(a) The certificate of incorporation or the bylaws may require that any or all internal corporate claims shall be brought exclusively in any specified court or courts of this state and, if so specified, in any additional courts in this state or in any other jurisdictions with which the corporation has a reasonable relationship.
(b) A provision of the certificate of incorporation or bylaws adopted under subsection (a) shall not have the effect of conferring jurisdiction on any court or over any person or claim, and shall not apply if none of the courts specified by that provision has the requisite personal and subject matter jurisdiction.
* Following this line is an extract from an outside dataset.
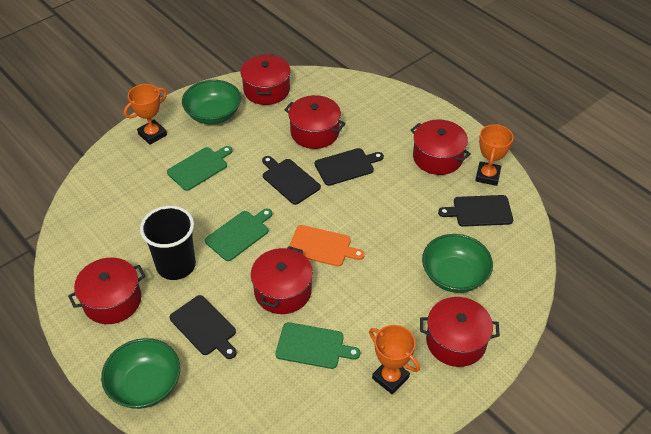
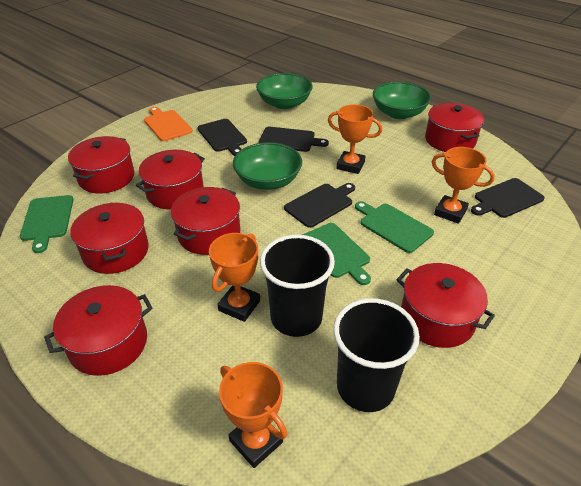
black cup: 1 -> 2
orange trophy: 3 -> 4
red pot: 6 -> 7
If the court or courts of this state specified in a provision adopted under subsection (a) do not have the requisite personal and subject matter jurisdiction and another court of this state does have jurisdiction, then the internal corporate claim may be brought in the other court of this state, notwithstanding that the other court of this state is not specified in that provision, and in any other court specified in that provision that has the requisite jurisdiction.
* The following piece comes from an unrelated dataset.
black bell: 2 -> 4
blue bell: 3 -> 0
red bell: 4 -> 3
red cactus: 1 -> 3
(c) No provision of the certificate of incorporation or the bylaws may prohibit bringing an internal corporate claim in the courts of this state or require those claims to be determined by arbitration.
(d) "Internal corporate claim" means, for the purposes of this section, (i) any claim that is based upon a violation of a duty under the laws of this state by a current or former director, officer, or stockholder in their capacities as such, (ii) any derivative action or proceeding brought on behalf of the corporation, (iii) any action asserting a claim arising pursuant to any provision of this chapter or the certificate of incorporation or bylaws, or (iv) any action asserting a claim governed by the internal affairs doctrine that is not included in (i) through (iii) above.